No blueprint for everyone: The limits of transferability
The transferability of the Californian model to other regions is limited. California boasts exceptionally favorable conditions. The sunny climate ensures high solar yields, which are one of the basic prerequisites for the arbitrage model. The population density and high electricity consumption create a large volume of demand. Technology-friendly regulations and political support facilitate rapid approval processes. Regions with less sun, lower demand, or more restrictive regulatory frameworks will have to take different paths. Germany, for example, relies more on flexibility through demand management and connections to neighboring European countries. Texas pursues a market-driven approach with minimal government intervention, which has also led to massive storage expansion, but with different pricing and risk structures.
Three key lessons for the global energy transition
Nevertheless, California provides valuable insights for the global energy transition. The most important lesson is that storage is no longer optional, but an integral component of a modern energy system with a high proportion of variable renewable energy. The second lesson is that storage is economically viable if the regulatory framework is right. California has shown that clear political objectives, combined with incentives and rapid approval processes, can mobilize billions in private investment. The third lesson concerns the need for systemic planning. Storage alone will not solve the energy problem. It must be embedded in a comprehensive strategy that coordinates generation, transmission, distribution, and consumption.
A real-time experiment: The unstoppable era of storage
California's battery storage revolution is ultimately a real-time experiment. It demonstrates how a highly developed energy system can be radically transformed without compromising security of supply. The speed of this transformation is remarkable. Within just six years, storage capacity has grown from virtually zero to over 15 gigawatts, a growth rate unparalleled in energy history. This momentum will continue. Thousands more megawatts are in the pipeline for 2025 and 2026, and other states such as Arizona, Nevada, and Texas are following suit. The storage era can no longer be stopped.

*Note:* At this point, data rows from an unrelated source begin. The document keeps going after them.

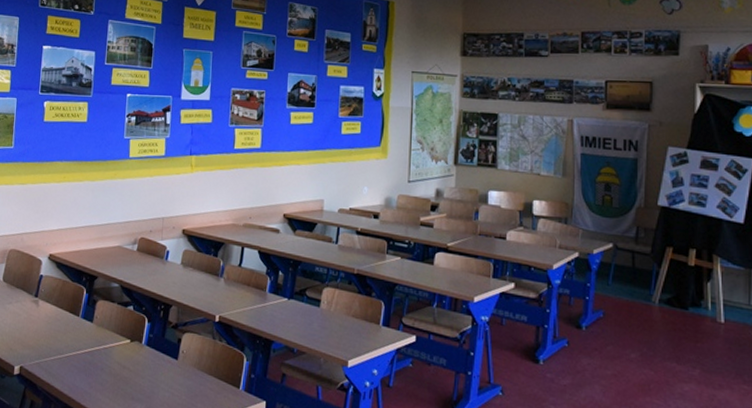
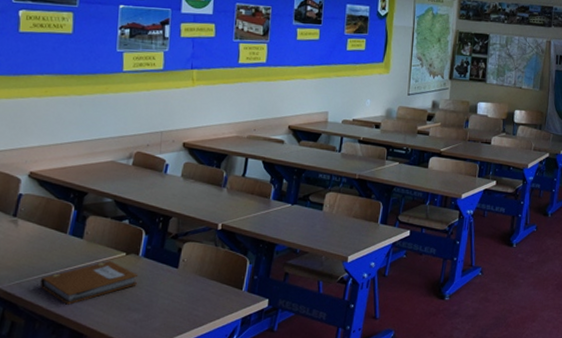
notebook: none [55,347,142,389] -> present [40,261,139,305]

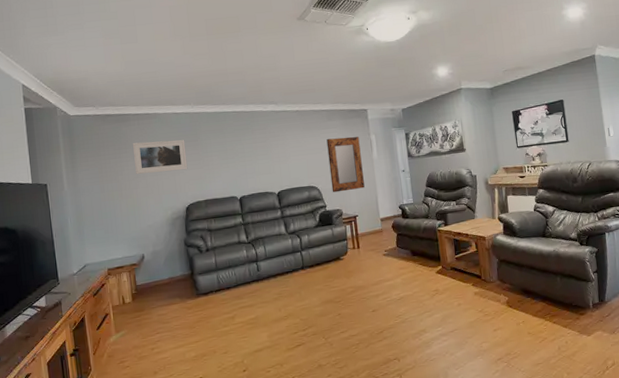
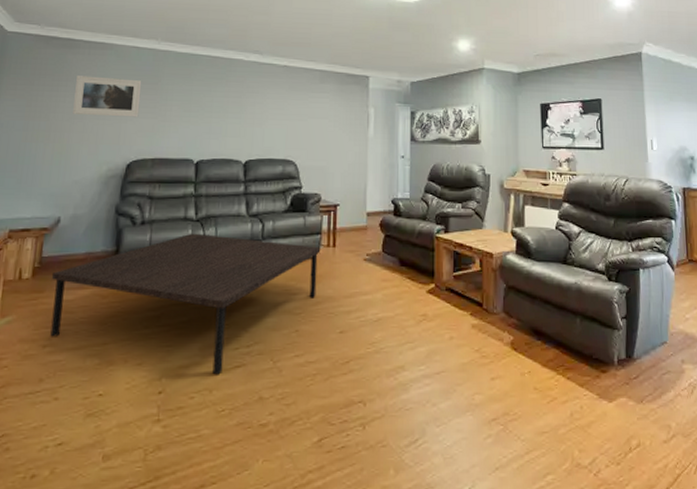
coffee table: none [146,250,350,354] -> present [50,233,321,375]
home mirror: present [326,136,365,193] -> none [312,105,355,172]

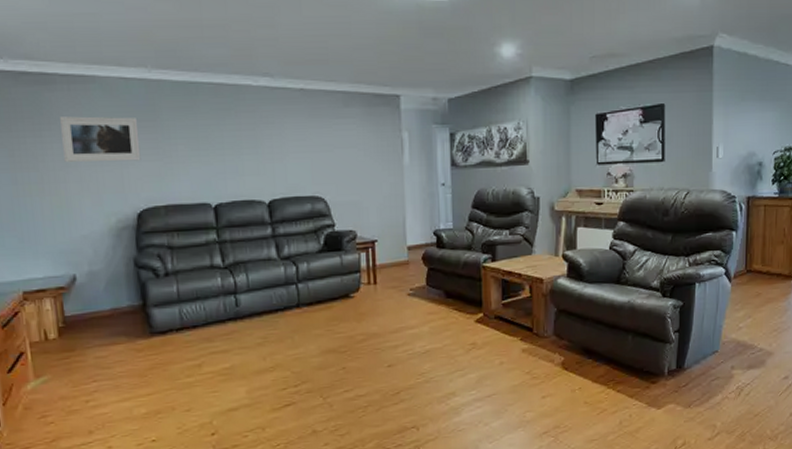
coffee table: present [50,233,321,375] -> none [79,280,361,415]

The new currency in the power grid: temporal flexibility
What stands in inconspicuous containers in the California desert is more than technology. It is the physical manifestation of a fundamental economic principle: time is money, and those who can shift energy temporally are tapping into a new market. Battery storage systems are the energy system's stockbrokers, buying when the price is low and selling when it's high. They create liquidity in a market that was previously characterized by physical immediacy. Electricity had to be generated in real time, at the very moment it was consumed. This limitation is no longer applicable. Energy becomes storable, plannable, and tradable. This is transforming the entire value chain of the energy industry. The future no longer belongs solely to large producers, but to those who can provide flexibility. California shows what this future looks like.